Later references allow direct comparisons to be made between a husbandman and a grassman. In 1461 William Bardsey made bequests of 1s to each of the husbandmen in his township but only 6d to each 'gresman'. In 1542 a husbandman of Scruton was allowed to keep two geese and one gander, whereas a 'gresseman' was restricted to one goose and one gander.
The word 'grass house' throws further light on this matter. In a tithe dispute in Heworth, in 1542, one tenant was referred to as a 'gresman, havyng but a gressehows'. Such a tenant was allowed to keep only twenty sheep 'by reason of his dwelling hows'. One of these grassmen testified that 'every inhabitant there dwellyng in a gresse howse ... havynge no arrable land langyng (belonging) to itt may kepe no mo shep but xx'.

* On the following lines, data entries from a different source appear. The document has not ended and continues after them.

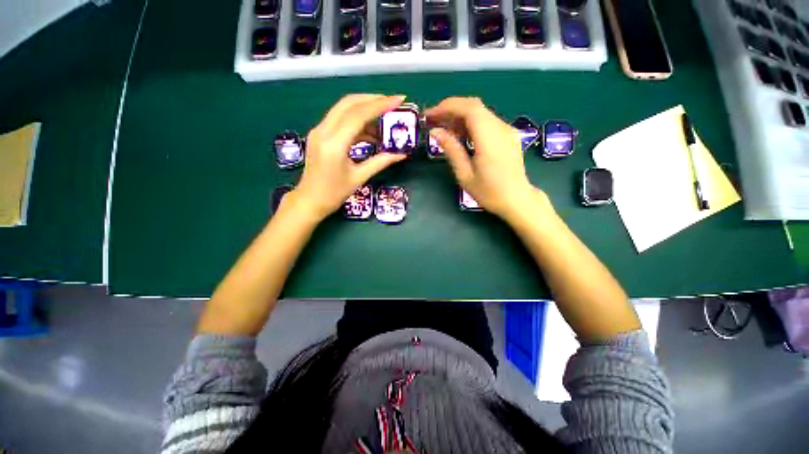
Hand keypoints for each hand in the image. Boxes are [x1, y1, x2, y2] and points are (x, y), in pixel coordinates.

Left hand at [287, 94, 407, 221]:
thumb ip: (381, 162)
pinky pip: (340, 120)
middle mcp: (323, 131)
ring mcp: (319, 131)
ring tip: (384, 122)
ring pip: (343, 109)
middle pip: (349, 103)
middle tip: (392, 104)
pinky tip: (370, 133)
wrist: (309, 201)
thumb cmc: (334, 193)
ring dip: (365, 110)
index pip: (358, 114)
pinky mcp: (319, 134)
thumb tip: (401, 154)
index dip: (380, 105)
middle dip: (372, 100)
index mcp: (334, 144)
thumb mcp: (359, 178)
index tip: (399, 100)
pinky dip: (356, 122)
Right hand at [425, 97, 546, 220]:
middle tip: (433, 121)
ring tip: (443, 129)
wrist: (517, 200)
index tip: (429, 115)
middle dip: (450, 109)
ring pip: (480, 113)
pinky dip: (470, 123)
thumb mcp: (465, 174)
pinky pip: (487, 122)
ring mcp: (506, 130)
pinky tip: (460, 135)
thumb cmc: (489, 192)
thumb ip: (451, 149)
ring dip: (459, 116)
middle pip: (474, 106)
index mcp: (489, 138)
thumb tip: (436, 131)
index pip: (469, 108)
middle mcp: (500, 128)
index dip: (447, 107)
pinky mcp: (508, 135)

Over the centuries the word 'grassman' may have developed significant regional distinctions, particularly as villein status declined, but it clearly emphasises the dependence of certain tenants on pasture as opposed to arable. As late as 1638, when the tax rate of different properties was commented on at the West Riding Quarter Sessions, properties were rated as follows: 'for a husbandrye xvjd; for a grassehouse viijd; for a cottage iiijd'. Clearly the grassman was not then at the bottom of the pecking order in that region.